4. Validate your transformations
Always check that your rowind variables are actually row-independent:
# This should return 1 for all persons (meaning all rows have same value)
skeleton[, .(unique_values = uniqueN(rowind_isoyear_first_f64)), by = .(id)]Integration with swereg workflow
The rowdep/rowind concept fits into the standard swereg workflow:
- skeleton1_create: Focus on data integration, creates mostly rowdep variables
-
skeleton2_clean: Heavy focus on rowdep → rowind
transformations
- skeleton3_analyze: Work with clean rowind variables for analysis
The skeleton2_clean phase is where most rowdep → rowind
transformations occur, as you prepare stable person-level
characteristics for downstream analysis.
Conclusion
Understanding the distinction between rowdep and rowind variables is
fundamental to effective longitudinal registry data analysis.

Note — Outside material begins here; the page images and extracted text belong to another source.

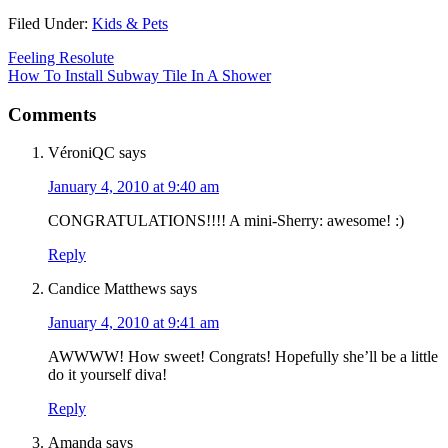
Filed Under:
Kids & Pets
Feeling Resolute
How To Install Subway Tile In A Shower
Comments
VéroniQC
says
January 4, 2010 at 9:40 am
CONGRATULATIONS!!!! A mini-Sherry: awesome! :)
Reply
Candice Matthews
says
January 4, 2010 at 9:41 am
AWWWW! How sweet! Congrats! Hopefully she’ll be a little
do it yourself diva!
Reply
Amanda
says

The
transformation patterns shown here, especially when combined with helper
functions like make_rowind_first_occurrence(), make it
easier to create robust, analysis-ready datasets from complex Swedish
registry data.
For more advanced workflows, see the other swereg vignettes on skeleton creation, data integration, and memory-efficient processing.